▸ Entries drawn from a collection:
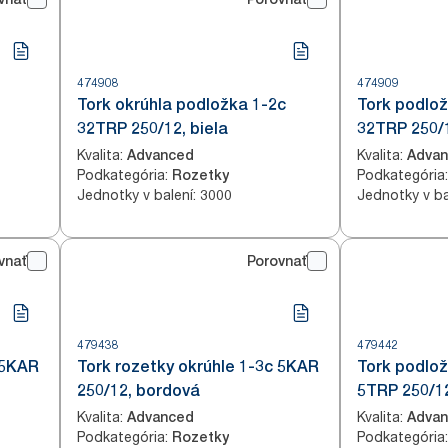
474908
474909
Tork okrúhla podložka 1-2c
Tork podlož
32TRP 250/12, biela
32TRP 250/1
Kvalita
:
Kvalita
:
Advanced
Adva
Podkategória
:
Podkategória
:
Rozetky
Jednotky v balení
:
Jednotky v ba
3000
vnať
Porovnať
479438
479442
 5KAR
Tork rozetky okrúhle 1-3c 5KAR
Tork podlož
250/12, bordová
5TRP 250/12
Kvalita
:
Kvalita
:
Advanced
Adva
Podkategória
:
Podkategória
:
Rozetky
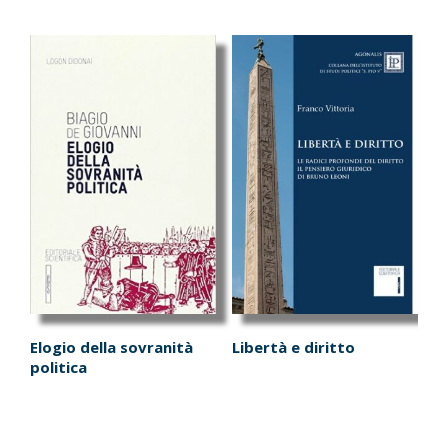
Elogio della sovranità
Libertà e diritto
politica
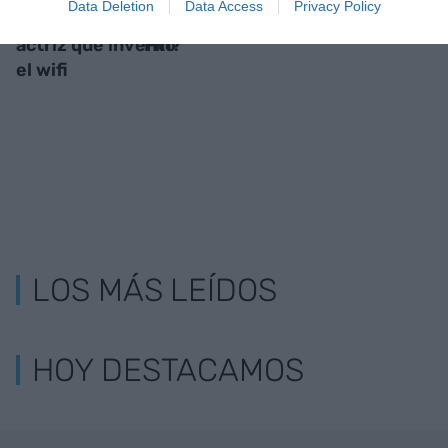
Data Deletion
Data Access
Privacy Policy
Hedy Lamarr, la
Tenemos que escribir wifi o Wi-
actriz que inventó
Fin?
el wifi
LOS MÁS LEÍDOS
HOY DESTACAMOS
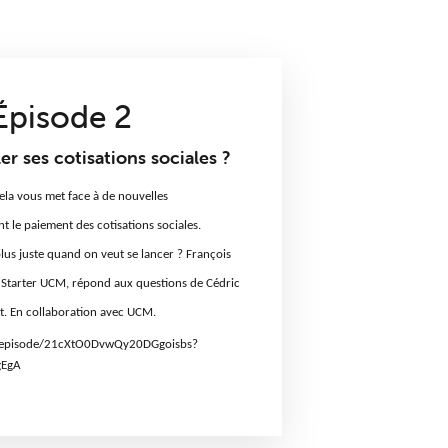
Épisode 2
 ses cotisations sociales ?
ela vous met face à de nouvelles
 le paiement des cotisations sociales.
lus juste quand on veut se lancer ?
François
er Starter UCM, répond aux questions de
Cédric
. En collaboration avec UCM.
m/episode/21cXtO0DvwQy20DGgoisbs?
gEgA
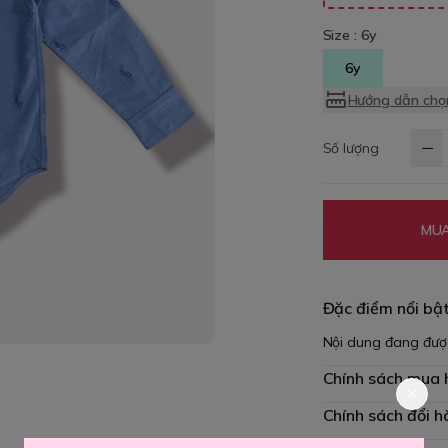
Size :
6y
6y
Hướng dẫn chọn
Số lượng
MUA
Đặc điểm nổi bậ
Nội dung đang đượ
Chính sách mua
Chính sách đổi h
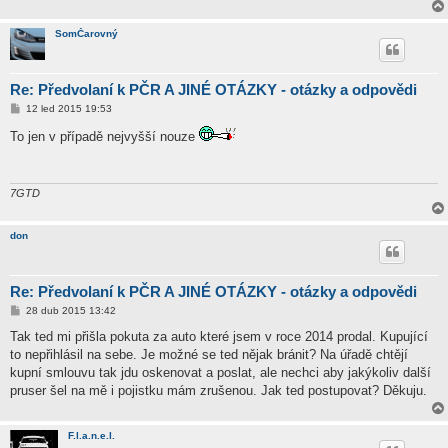
SomČarovný
Re: Předvolaní k PČR A JINÉ OTÁZKY - otázky a odpovědi
P
12 led 2015 19:53
ř
í
To jen v případě nejvyšší nouze
s
p
ě
v
e
7GTD
k
don
Re: Předvolaní k PČR A JINÉ OTÁZKY - otázky a odpovědi
P
28 dub 2015 13:42
ř
í
Tak ted mi přišla pokuta za auto které jsem v roce 2014 prodal. Kupující
s
to nepřihlásil na sebe. Je možné se ted nějak bránit? Na úřadě chtějí
p
ě
kupní smlouvu tak jdu oskenovat a poslat, ale nechci aby jakýkoliv další
v
pruser šel na mě i pojistku mám zrušenou. Jak ted postupovat? Děkuju.
e
k
F.l.a.n.e.l.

▸ Work instruction: Give back the text lines of all the items above without any changes, and leave the pictures out of your answer.

▸ Completed exercise:
474908
474909
Tork okrúhla podložka 1-2c
Tork podlož
32TRP 250/12, biela
32TRP 250/1
Kvalita
:
Kvalita
:
Advanced
Adva
Podkategória
:
Podkategória
:
Rozetky
Jednotky v balení
:
Jednotky v ba
3000
vnať
Porovnať
479438
479442
 5KAR
Tork rozetky okrúhle 1-3c 5KAR
Tork podlož
250/12, bordová
5TRP 250/12
Kvalita
:
Kvalita
:
Advanced
Adva
Podkategória
:
Podkategória
:
Rozetky
Elogio della sovranità
Libertà e diritto
politica
Data Deletion
Data Access
Privacy Policy
Hedy Lamarr, la
Tenemos que escribir wifi o Wi-
actriz que inventó
Fin?
el wifi
LOS MÁS LEÍDOS
HOY DESTACAMOS
Épisode 2
 ses cotisations sociales ?
ela vous met face à de nouvelles
 le paiement des cotisations sociales.
lus juste quand on veut se lancer ?
François
er Starter UCM, répond aux questions de
Cédric
. En collaboration avec UCM.
m/episode/21cXtO0DvwQy20DGgoisbs?
gEgA
Size :
6y
6y
Hướng dẫn chọn
Số lượng
MUA
Đặc điểm nổi bậ
Nội dung đang đượ
Chính sách mua
Chính sách đổi h
SomČarovný
Re: Předvolaní k PČR A JINÉ OTÁZKY - otázky a odpovědi
P
12 led 2015 19:53
ř
í
To jen v případě nejvyšší nouze
s
p
ě
v
e
7GTD
k
don
Re: Předvolaní k PČR A JINÉ OTÁZKY - otázky a odpovědi
P
28 dub 2015 13:42
ř
í
Tak ted mi přišla pokuta za auto které jsem v roce 2014 prodal. Kupující
s
to nepřihlásil na sebe. Je možné se ted nějak bránit? Na úřadě chtějí
p
ě
kupní smlouvu tak jdu oskenovat a poslat, ale nechci aby jakýkoliv další
v
pruser šel na mě i pojistku mám zrušenou. Jak ted postupovat? Děkuju.
e
k
F.l.a.n.e.l.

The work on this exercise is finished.